Both. The grammar clearly is not LL. In C90 grammar there was
one issue which meant that grammar _alone_ could be not used for
parsing: at one (or maybe two) places after recognizing a token
parser had to look up in symbol table and possibly transform
the token based on previous declarations. If you did that,
then classic LR(1) parser would work. I think that changing
the grammar to do the transformation by grammar rules alone
changed grammar so that it was not longer LR(1). I think that
after change it was LR(2), but I may be remembering things
incorrectly. For _defining_ language syntax it is enough to have
unabigious grammar which is much easier than LR(2). Or standard
could give clear rules saying which of parse trees produced by
ambigious grammar is the right one (AFAIK that is what C++ is doing).
Anyway, any troubles in C grammar are _not_ due to part above, that
part is handled fine by LALR(1) tools (LALR(1) is somewhat hard to
define, but is subest of LR(1) which is easier to implement).
BTW: LL(k) requires ability to decide which rule will apply
after seeing k symbols after start of a construct. Clearly
for nontrival grammar one needs at least one symbol, so LL(1)

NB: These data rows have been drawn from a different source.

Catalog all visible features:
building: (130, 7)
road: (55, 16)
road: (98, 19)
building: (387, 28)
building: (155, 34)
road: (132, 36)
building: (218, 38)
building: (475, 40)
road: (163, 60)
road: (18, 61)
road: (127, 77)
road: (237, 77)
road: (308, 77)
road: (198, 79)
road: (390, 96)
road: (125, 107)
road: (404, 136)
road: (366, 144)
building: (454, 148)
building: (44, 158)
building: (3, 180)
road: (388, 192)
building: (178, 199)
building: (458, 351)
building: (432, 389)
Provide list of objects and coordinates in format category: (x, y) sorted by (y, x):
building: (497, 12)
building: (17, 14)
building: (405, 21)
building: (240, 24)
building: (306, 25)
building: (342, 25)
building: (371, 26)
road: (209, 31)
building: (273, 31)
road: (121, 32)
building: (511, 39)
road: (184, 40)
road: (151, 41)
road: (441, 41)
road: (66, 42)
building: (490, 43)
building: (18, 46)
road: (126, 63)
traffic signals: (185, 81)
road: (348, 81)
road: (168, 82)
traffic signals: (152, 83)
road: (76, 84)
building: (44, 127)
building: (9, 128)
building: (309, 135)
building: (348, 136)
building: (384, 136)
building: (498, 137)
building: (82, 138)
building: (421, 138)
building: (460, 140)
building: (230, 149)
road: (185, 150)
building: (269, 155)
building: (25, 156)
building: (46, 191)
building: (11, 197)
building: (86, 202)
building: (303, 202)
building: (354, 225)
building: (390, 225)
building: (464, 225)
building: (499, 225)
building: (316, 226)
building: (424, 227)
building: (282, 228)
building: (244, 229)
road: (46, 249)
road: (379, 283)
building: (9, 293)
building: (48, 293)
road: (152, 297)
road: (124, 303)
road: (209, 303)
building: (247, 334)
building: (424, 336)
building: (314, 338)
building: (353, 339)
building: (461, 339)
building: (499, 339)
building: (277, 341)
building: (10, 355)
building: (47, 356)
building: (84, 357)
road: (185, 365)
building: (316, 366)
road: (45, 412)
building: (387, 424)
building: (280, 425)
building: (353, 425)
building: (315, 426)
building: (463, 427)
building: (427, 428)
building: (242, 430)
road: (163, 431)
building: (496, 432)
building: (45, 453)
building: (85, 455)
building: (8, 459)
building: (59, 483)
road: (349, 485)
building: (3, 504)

is easiet to parse. LR(k) requires ability to decide which
rule will apply after seeing the whole construct and at most
k following symbols. So, LR parser keeps reading symbols
as long as it can not recognize any construct (in other words
considers all alteratives as possible). In the process it
collects information. Once it has enough information it
replaces part of previously read input by left hand side of
a rule (this is called reduction). After one reduction
there may be several one, several constricts may and in the
same place. Parser starts which smallest recognized part, than
proceeds to bigger part. Usually LR parsers keep input and
effects of reduction on a stack. Reading symbol puts it on
the stack (this is called shift), reduction removes bunch of
items from the stack and replaces them by a single (different
item). At first glance control, that is deciding between shift
and reduction and in case of reduction deciding which rule
to use, may look complicated. But ignoring control, this is
simple and quite efficient. In sixties it was discovered
that in pinciple parser control may also be quite simple,
it can be done by a finite automaton. In other word, there
is state which contains collected information and tells you
what to do (shift or reduction), you get new state by looking
into table indexed by current state and read symbols (currenly
considered symbol and lookahead symbols). At first there
was doubt that needed tables may be too big and make this
inpractical, but in seventies it was discoverd that for
typical grammars of programming languages one can use resonably
small tables. And there were tricks with compressing tables.
So practically one get few, maybe tens kilobytes of tables.
Access to compressed tables needs extra instructions and LR
grammars tend to produce more reductions than LL ones, so
LR parses tend to be slightly slower than LL ones: people
got 500000 lines per minute for LR parsers and 900000
for LL paser on machines about 1000 slower than modern PC.
Evan at that time speed difference in paser was not a deal
breaker and LR parsing was preffered.
BTW2: Before C90 there was doubt if sensible grammar for C
is possible (earler grammar had serious prblems). But during
standared process is was discovered that quite resonable grammar
works. Current grammar is a developement of C90 grammar.
And problem like you mention were understood long ago.
-- Waldek Hebisch